DATA LISTING Block Start
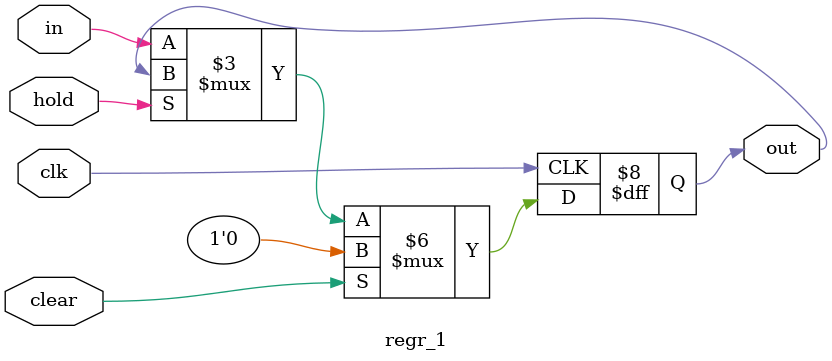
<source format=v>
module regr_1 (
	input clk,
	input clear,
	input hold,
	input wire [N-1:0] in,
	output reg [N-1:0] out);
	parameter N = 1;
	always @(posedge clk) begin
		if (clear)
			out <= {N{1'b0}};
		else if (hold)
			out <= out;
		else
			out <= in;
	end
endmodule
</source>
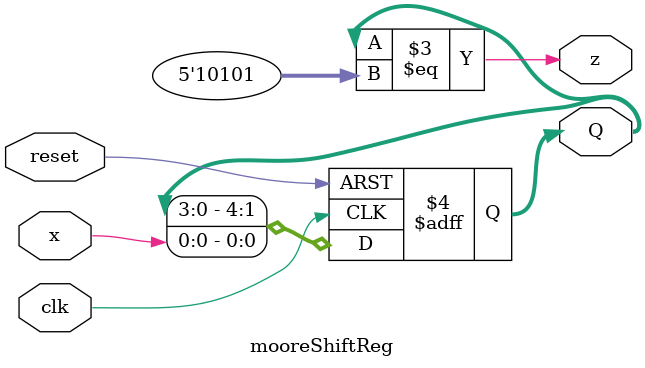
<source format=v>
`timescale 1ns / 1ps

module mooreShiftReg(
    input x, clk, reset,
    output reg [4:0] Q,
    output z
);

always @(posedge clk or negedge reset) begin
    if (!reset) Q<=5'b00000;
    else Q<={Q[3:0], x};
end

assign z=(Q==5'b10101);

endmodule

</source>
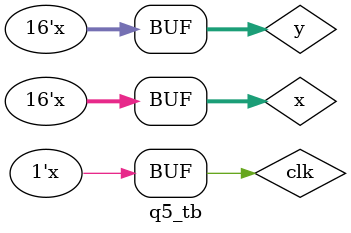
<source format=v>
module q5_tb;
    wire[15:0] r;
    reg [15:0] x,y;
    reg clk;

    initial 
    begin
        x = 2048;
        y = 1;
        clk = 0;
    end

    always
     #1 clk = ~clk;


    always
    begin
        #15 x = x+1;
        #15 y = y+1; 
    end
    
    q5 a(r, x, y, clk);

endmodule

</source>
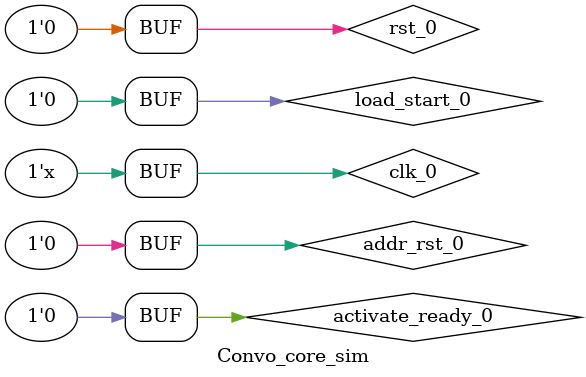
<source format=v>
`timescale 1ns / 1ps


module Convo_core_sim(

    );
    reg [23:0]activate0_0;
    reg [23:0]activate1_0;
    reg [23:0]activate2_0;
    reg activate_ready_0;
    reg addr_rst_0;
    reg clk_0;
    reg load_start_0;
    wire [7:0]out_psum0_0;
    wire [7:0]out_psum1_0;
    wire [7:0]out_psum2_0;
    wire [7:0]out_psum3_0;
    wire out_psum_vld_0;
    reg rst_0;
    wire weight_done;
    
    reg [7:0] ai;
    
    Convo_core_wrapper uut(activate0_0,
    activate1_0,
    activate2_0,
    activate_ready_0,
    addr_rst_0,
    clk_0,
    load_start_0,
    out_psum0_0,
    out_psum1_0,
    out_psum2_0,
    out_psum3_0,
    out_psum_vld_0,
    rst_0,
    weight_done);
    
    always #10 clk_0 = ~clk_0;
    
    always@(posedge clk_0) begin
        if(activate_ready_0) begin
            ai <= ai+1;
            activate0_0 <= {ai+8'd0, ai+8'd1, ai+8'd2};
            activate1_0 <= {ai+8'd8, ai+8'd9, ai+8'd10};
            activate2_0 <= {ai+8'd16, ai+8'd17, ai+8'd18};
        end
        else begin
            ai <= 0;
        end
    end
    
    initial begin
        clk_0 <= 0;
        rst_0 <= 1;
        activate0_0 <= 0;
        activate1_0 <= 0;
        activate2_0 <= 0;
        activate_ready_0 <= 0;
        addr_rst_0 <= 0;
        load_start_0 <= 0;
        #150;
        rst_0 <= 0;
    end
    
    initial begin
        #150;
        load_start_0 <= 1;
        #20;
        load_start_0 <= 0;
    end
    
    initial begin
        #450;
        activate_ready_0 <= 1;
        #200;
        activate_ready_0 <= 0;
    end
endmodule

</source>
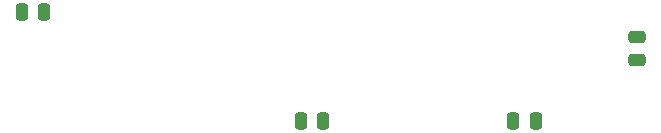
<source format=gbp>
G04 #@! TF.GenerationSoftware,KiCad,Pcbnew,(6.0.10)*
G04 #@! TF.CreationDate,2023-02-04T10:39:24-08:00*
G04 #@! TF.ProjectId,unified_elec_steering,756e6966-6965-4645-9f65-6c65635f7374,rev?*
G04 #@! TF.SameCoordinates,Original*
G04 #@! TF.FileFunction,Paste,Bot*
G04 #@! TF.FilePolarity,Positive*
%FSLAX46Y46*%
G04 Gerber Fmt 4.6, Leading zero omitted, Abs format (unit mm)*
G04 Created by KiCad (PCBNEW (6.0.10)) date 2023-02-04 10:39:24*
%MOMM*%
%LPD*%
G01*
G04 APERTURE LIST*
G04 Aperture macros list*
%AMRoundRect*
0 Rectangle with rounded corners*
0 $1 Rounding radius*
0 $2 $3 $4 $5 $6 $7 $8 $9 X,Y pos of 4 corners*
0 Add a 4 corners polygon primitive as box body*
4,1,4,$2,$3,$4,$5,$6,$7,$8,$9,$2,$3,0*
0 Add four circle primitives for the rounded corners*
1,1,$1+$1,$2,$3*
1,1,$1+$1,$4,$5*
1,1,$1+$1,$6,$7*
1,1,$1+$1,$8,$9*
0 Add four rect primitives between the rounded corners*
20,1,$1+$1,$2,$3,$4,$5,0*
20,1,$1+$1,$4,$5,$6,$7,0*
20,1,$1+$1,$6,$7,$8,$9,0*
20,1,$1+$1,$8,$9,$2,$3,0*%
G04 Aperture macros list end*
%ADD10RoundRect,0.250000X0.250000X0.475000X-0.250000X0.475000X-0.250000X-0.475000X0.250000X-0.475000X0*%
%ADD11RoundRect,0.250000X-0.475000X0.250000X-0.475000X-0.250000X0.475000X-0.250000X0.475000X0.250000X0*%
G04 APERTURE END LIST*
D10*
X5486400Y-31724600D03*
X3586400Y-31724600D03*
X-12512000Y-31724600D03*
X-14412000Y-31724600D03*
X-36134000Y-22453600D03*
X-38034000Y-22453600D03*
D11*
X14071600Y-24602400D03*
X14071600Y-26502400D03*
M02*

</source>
DATA LISTING Block End
(INSTRUCTIONS FOR THE TASK):
Only the line with "wire [7:0]out_psum3_0;" and those preceding it, back to the first line of the entries, should be repeated exactly, without pictures.

(TASK OUTPUT):
<source format=v>
module regr_1 (
	input clk,
	input clear,
	input hold,
	input wire [N-1:0] in,
	output reg [N-1:0] out);
	parameter N = 1;
	always @(posedge clk) begin
		if (clear)
			out <= {N{1'b0}};
		else if (hold)
			out <= out;
		else
			out <= in;
	end
endmodule
</source>
<source format=v>
`timescale 1ns / 1ps

module mooreShiftReg(
    input x, clk, reset,
    output reg [4:0] Q,
    output z
);

always @(posedge clk or negedge reset) begin
    if (!reset) Q<=5'b00000;
    else Q<={Q[3:0], x};
end

assign z=(Q==5'b10101);

endmodule

</source>
<source format=v>
module q5_tb;
    wire[15:0] r;
    reg [15:0] x,y;
    reg clk;

    initial 
    begin
        x = 2048;
        y = 1;
        clk = 0;
    end

    always
     #1 clk = ~clk;


    always
    begin
        #15 x = x+1;
        #15 y = y+1; 
    end
    
    q5 a(r, x, y, clk);

endmodule

</source>
<source format=v>
`timescale 1ns / 1ps


module Convo_core_sim(

    );
    reg [23:0]activate0_0;
    reg [23:0]activate1_0;
    reg [23:0]activate2_0;
    reg activate_ready_0;
    reg addr_rst_0;
    reg clk_0;
    reg load_start_0;
    wire [7:0]out_psum0_0;
    wire [7:0]out_psum1_0;
    wire [7:0]out_psum2_0;
    wire [7:0]out_psum3_0;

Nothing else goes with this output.